Paclitaxel derivatives labeled with several fluorescent dyes are commercially available that allow labeling of MTs in living cells from Molecular Probes [9092]. Since these drugs also affect MT dynamics, they are only useful for correlating drug effects with localization rather than as a tool to observe MTs in living cells. To achieve this, in cells, transiently or stably expressed GFP-Tb has been used, but the effects of overexpression of fluorescent Tb are difficult to determine [93]. Recently, docetaxel derivatives labeled with silicon-rhodamine derivatives have been used to address these problems and look very promising [94]. These far red emitting compounds show a more than tenfold increase in fluorescence intensity upon binding to MT and seem to affect MT dynamics much less than unlabeled taxanes. Thus, they seem to be suitable for long term imaging of MT in living cells and do not require washout of unbound compound.

7 Eribulin

This synthetic analog of the marine sponge natural product halichondrin B was introduced by Eisai as a treatment for metastatic breast cancer in patients who have become resistant to other drugs including taxanes [15]. It is remarkably potent, with a dose in humans ~100 fold lower than a taxane. Eribulin (Fig. 7) binds to Tb dimer and prevents polymerization [95, 96]. This action leads us to question the hypothesis that MT stabilization plays a central role in the actions of MT drugs against carcinomas [26]. Another interesting clinical aspect of Eribulin is its relative lack of neurotoxicity [97]. One notable aspect as a laboratory tool is the free amine, which can be modified with a BODIPY fluorophore with little decrease in potency. BODIPY-Eribulin is a substrate for the MDR/P-glycoprotein drug pump, and has been recently used to probe drug efflux in tumor cells by intravital imaging in living mice [98].

Fig. 7
figure 7

Chemical structure of eribulin

Microtubule drugs have historically been central to advances both in medicine and basic science.
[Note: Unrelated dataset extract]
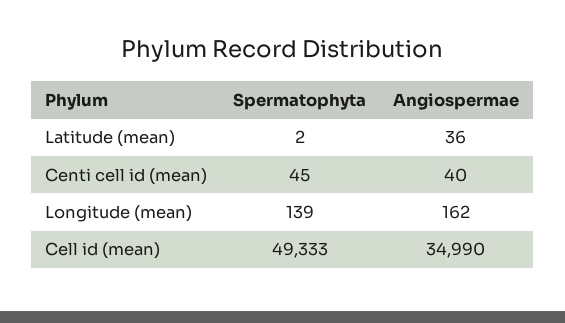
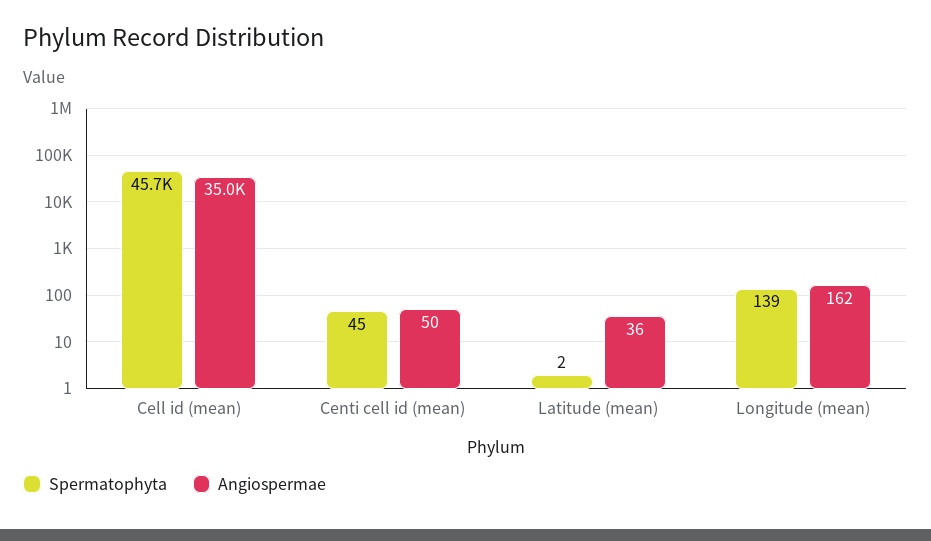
Angiospermae, Centi cell id (mean): 40 -> 50
Spermatophyta, Cell id (mean): 49333 -> 45700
Tubulin was discovered using these drugs, and we owe them a lot of our knowledge about microtubules and mitosis. Recent systematic attempts to develop antimitotic cancer drugs that do not bind to MT have failed rather dramatically [62, 63, 65], making the significant antitumor efficacy of MT drugs seem even more remarkable. It is likely that MT binding is essential for their antitumor effects and besides the induction of mitotic arrest in tumor cells, other, nonmitotic effects on tumor or immune cells are important. Understanding how these drugs kill tumor cells in patients is one of the great challenges ahead, and we expect that work in this direction will continue to result in new discoveries of great relevance both to biology and medicine.